Eu – Olha a lua, incrível.
Ele – E o dinheiro que empataram no TGV? Nunca mais vai ser recuperado.
Eu – ...
Ao jantar.
Homem 1 – Mas, então não concordas que certos actos devem ser punidos?
Homem 2 – Desagrada-me a ideia de vingança. Quando retalias da mesma forma tornas-te igual a eles.
Homem 1 – Mas a vingança também pode ser uma forma de justiça. Poderá ser uma forma de evitar que o mesmo crime aconteça outra vez.
Homem 2 – Prefiro acreditar que não há nada que não tenha o seu castigo merecido, mais cedo ou mais tarde.
Homem 1 – Mas deus não existe. E se no fim houvesse sempre um castigo, não estaríamos a ter esta conversa. Este diálogo prova que a maior parte das vezes não há castigo nenhum. Esse é que é o problema.
Homem 2 – Mas existe a tua consciência. A vingança nunca é solução.
Homem 1 – Sendo assim, estás à mercê de qualquer pessoa ou situação. Se alguém prejudicar ou insultar não será punido. Se isto acontecer a ti, e se não for um caso de polícia ou tribunal, a tua única resposta será não responder?
Homem 2 – Depende do caso...
Homem 1 – Se fores insultado publicamente, sem razão nenhuma, por exemplo? Não dirás nada?
Homem 2 – Já aconteceu. E reagi, mas não considero isso uma vingança.
Homem 1 – Se reagiste estás a dar-me razão. Embora eu não dê a mesma conotação negativa à palavra vingança. A vingança poderá servir para aplicar a justiça nalguns casos. Será a forma de reacção que define a justeza de resposta.

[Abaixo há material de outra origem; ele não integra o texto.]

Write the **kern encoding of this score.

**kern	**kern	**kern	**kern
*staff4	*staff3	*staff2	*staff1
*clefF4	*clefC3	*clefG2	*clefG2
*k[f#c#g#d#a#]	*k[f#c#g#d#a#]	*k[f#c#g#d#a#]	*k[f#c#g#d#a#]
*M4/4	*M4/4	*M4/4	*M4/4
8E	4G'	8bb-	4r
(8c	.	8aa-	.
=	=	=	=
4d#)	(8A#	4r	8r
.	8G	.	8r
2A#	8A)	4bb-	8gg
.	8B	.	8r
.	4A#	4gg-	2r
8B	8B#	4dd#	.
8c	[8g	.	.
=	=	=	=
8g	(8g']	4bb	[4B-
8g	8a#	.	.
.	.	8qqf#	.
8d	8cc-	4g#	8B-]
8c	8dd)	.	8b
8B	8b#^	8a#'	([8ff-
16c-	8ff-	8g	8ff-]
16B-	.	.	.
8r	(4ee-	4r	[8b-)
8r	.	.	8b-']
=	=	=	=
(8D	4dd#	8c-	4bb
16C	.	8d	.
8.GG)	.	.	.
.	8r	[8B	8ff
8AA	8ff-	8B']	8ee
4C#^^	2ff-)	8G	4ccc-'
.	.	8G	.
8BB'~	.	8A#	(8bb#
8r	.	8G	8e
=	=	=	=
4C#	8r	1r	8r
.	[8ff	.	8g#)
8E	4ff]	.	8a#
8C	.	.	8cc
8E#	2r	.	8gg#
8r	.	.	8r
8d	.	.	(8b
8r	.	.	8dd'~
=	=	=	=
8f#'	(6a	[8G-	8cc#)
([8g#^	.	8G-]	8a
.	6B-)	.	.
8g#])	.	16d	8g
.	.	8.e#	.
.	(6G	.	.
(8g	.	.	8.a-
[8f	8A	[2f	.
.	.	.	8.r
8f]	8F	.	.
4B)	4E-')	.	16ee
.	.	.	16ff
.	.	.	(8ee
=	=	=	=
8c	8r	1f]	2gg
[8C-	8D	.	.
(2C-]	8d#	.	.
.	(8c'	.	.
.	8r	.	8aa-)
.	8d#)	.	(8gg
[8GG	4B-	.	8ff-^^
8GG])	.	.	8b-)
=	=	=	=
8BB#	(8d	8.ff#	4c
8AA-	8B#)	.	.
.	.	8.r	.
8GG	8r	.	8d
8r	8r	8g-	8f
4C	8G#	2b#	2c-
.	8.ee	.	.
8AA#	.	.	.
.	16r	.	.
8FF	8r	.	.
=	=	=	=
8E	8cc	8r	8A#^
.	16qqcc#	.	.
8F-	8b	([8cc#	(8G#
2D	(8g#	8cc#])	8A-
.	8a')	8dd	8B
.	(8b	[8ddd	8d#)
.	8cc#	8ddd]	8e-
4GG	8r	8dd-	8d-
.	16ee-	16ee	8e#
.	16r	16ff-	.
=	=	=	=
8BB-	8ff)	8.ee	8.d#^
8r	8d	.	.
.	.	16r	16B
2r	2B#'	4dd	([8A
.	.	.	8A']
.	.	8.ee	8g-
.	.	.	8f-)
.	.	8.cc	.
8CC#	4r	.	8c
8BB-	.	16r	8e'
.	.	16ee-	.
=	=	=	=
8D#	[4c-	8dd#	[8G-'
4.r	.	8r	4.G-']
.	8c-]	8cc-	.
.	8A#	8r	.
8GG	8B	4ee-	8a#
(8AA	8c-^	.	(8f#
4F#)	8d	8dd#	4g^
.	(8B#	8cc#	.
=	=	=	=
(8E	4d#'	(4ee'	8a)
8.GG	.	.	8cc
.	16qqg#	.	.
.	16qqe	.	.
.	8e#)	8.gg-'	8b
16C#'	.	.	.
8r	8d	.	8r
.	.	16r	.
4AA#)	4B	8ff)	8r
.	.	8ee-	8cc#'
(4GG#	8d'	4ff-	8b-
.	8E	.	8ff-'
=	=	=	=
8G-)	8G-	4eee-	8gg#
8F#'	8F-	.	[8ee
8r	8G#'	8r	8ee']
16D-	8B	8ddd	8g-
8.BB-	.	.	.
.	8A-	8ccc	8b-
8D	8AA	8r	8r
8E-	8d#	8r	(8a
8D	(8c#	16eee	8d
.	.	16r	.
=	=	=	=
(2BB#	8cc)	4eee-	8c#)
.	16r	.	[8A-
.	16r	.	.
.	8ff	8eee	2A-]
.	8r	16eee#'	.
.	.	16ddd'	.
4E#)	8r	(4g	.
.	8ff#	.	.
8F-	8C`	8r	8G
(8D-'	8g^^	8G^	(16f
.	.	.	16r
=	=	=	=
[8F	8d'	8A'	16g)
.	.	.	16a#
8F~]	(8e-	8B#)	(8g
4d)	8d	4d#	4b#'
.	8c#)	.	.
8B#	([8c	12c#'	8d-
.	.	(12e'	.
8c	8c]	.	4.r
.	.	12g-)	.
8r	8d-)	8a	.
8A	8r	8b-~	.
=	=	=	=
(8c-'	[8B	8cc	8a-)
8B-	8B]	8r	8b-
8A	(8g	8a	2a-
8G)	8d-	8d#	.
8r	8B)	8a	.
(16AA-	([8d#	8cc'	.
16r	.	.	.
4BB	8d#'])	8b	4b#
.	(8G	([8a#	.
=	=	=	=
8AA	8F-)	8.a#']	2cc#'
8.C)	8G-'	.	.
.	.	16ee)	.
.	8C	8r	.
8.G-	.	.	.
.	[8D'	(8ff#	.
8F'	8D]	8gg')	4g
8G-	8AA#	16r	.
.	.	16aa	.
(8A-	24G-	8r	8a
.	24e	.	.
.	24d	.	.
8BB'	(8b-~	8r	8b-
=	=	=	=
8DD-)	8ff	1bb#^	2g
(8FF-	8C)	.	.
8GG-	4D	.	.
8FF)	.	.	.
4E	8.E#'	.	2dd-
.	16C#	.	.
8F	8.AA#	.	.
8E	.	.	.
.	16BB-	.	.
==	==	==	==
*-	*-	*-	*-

Homem 2 – Naquele caso acho justo ter enviado os homens.
Homem 1 – Os homens?
Homem 2 – Sim. Angolanos.
Homem 1 – ... ?
Homem 2 – São bastante eficazes e discretos. Nunca mais tive chatices. Se tiveres algum problema dou-te o número.
Homem 1 – Mas eu não acredito na violência.
Homem 2 – Olha que às vezes uma coça resolve muita coisa. É limpinho. Tens é de contratar os gajos certos.
Homem 1 – ...
De manhã, com a chuva a cair na janela.
Ele - Pensas que temos futuro?
Ela - Como individuos, ou juntos?
Ele - Nós, os dois.
Ela - Provavelmente não.
Ele - Parece-te que é uma questão de estatística?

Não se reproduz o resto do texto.